ASSIGNED TASK:
Replace "zero-indexed" with "0-based" and reproduce the data from its first line up to and including the line with "121: (76, 227)". Leave everything else unchanged.
• • • • •
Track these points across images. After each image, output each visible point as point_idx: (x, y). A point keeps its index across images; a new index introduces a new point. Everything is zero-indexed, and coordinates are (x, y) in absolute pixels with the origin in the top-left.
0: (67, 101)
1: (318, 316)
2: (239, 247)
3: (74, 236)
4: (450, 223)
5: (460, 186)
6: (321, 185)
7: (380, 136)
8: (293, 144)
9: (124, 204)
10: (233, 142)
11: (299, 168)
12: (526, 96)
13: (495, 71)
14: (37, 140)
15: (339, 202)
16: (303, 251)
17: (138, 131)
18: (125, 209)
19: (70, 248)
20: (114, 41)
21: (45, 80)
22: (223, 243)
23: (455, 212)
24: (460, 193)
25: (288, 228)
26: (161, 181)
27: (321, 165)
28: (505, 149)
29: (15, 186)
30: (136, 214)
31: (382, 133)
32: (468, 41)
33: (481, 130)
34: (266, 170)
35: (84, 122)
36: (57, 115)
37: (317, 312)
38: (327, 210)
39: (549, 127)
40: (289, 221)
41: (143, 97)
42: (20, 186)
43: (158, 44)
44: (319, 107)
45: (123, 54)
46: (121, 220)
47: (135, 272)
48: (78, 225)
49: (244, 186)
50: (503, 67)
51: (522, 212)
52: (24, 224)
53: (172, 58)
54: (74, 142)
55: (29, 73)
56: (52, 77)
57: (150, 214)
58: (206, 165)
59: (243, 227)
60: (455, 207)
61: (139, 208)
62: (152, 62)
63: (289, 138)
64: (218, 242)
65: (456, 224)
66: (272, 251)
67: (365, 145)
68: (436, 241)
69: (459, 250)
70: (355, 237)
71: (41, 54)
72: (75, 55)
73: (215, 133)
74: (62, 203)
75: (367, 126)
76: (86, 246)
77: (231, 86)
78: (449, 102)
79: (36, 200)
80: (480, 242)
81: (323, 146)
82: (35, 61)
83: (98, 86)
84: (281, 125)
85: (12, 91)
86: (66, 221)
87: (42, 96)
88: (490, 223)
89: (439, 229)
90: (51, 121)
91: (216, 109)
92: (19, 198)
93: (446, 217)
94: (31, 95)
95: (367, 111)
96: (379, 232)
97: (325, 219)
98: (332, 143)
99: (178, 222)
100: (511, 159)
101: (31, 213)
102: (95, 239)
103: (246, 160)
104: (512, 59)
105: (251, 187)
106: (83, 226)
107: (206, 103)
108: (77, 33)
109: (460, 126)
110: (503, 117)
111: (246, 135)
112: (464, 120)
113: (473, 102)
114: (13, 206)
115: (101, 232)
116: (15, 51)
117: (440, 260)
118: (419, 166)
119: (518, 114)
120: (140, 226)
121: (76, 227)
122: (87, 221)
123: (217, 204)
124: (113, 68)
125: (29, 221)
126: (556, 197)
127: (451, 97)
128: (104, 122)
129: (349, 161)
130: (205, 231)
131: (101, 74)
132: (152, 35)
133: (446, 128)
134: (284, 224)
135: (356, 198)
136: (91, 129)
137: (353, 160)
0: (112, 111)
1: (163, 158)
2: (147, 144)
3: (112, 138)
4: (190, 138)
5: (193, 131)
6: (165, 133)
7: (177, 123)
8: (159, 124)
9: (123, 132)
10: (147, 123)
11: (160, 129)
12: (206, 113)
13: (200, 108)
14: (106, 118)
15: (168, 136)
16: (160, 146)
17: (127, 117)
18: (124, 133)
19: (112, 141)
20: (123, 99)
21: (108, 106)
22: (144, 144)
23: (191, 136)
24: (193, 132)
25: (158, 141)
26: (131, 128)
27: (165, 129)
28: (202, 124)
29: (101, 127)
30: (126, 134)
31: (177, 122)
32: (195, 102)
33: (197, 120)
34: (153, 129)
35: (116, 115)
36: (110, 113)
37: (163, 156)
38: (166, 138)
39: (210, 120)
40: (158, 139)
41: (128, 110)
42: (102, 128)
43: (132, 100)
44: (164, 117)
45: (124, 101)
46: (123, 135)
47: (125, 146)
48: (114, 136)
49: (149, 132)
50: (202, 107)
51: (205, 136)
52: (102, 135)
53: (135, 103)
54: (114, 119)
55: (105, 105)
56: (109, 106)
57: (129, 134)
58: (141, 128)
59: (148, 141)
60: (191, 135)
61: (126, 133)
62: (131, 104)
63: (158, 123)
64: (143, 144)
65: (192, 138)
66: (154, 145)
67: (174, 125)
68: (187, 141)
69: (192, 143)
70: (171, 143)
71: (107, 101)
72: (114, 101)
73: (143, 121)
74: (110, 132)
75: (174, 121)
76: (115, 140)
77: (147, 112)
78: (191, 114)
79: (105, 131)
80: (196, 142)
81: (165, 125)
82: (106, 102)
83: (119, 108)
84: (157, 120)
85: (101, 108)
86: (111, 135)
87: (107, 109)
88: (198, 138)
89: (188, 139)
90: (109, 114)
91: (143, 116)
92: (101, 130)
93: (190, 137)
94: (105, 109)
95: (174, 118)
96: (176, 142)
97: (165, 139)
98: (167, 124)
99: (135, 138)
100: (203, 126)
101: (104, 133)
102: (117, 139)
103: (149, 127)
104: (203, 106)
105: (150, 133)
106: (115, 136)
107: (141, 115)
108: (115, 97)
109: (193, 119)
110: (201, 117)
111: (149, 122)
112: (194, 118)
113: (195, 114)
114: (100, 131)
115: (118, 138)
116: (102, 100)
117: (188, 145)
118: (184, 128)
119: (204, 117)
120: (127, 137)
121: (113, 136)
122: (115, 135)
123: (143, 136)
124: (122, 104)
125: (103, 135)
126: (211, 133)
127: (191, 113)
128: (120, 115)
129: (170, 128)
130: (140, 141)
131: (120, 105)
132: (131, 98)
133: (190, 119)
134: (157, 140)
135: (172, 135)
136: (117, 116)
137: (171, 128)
• • • • •
YOUR RESPONSE:
Track these points across images. After each image, output each visible point as point_idx: (x, y). A point keeps its index across images; a new index introduces a new point. Everything is 0-based, and coordinates are (x, y) in absolute pixels with the origin in the top-left.
0: (67, 101)
1: (318, 316)
2: (239, 247)
3: (74, 236)
4: (450, 223)
5: (460, 186)
6: (321, 185)
7: (380, 136)
8: (293, 144)
9: (124, 204)
10: (233, 142)
11: (299, 168)
12: (526, 96)
13: (495, 71)
14: (37, 140)
15: (339, 202)
16: (303, 251)
17: (138, 131)
18: (125, 209)
19: (70, 248)
20: (114, 41)
21: (45, 80)
22: (223, 243)
23: (455, 212)
24: (460, 193)
25: (288, 228)
26: (161, 181)
27: (321, 165)
28: (505, 149)
29: (15, 186)
30: (136, 214)
31: (382, 133)
32: (468, 41)
33: (481, 130)
34: (266, 170)
35: (84, 122)
36: (57, 115)
37: (317, 312)
38: (327, 210)
39: (549, 127)
40: (289, 221)
41: (143, 97)
42: (20, 186)
43: (158, 44)
44: (319, 107)
45: (123, 54)
46: (121, 220)
47: (135, 272)
48: (78, 225)
49: (244, 186)
50: (503, 67)
51: (522, 212)
52: (24, 224)
53: (172, 58)
54: (74, 142)
55: (29, 73)
56: (52, 77)
57: (150, 214)
58: (206, 165)
59: (243, 227)
60: (455, 207)
61: (139, 208)
62: (152, 62)
63: (289, 138)
64: (218, 242)
65: (456, 224)
66: (272, 251)
67: (365, 145)
68: (436, 241)
69: (459, 250)
70: (355, 237)
71: (41, 54)
72: (75, 55)
73: (215, 133)
74: (62, 203)
75: (367, 126)
76: (86, 246)
77: (231, 86)
78: (449, 102)
79: (36, 200)
80: (480, 242)
81: (323, 146)
82: (35, 61)
83: (98, 86)
84: (281, 125)
85: (12, 91)
86: (66, 221)
87: (42, 96)
88: (490, 223)
89: (439, 229)
90: (51, 121)
91: (216, 109)
92: (19, 198)
93: (446, 217)
94: (31, 95)
95: (367, 111)
96: (379, 232)
97: (325, 219)
98: (332, 143)
99: (178, 222)
100: (511, 159)
101: (31, 213)
102: (95, 239)
103: (246, 160)
104: (512, 59)
105: (251, 187)
106: (83, 226)
107: (206, 103)
108: (77, 33)
109: (460, 126)
110: (503, 117)
111: (246, 135)
112: (464, 120)
113: (473, 102)
114: (13, 206)
115: (101, 232)
116: (15, 51)
117: (440, 260)
118: (419, 166)
119: (518, 114)
120: (140, 226)
121: (76, 227)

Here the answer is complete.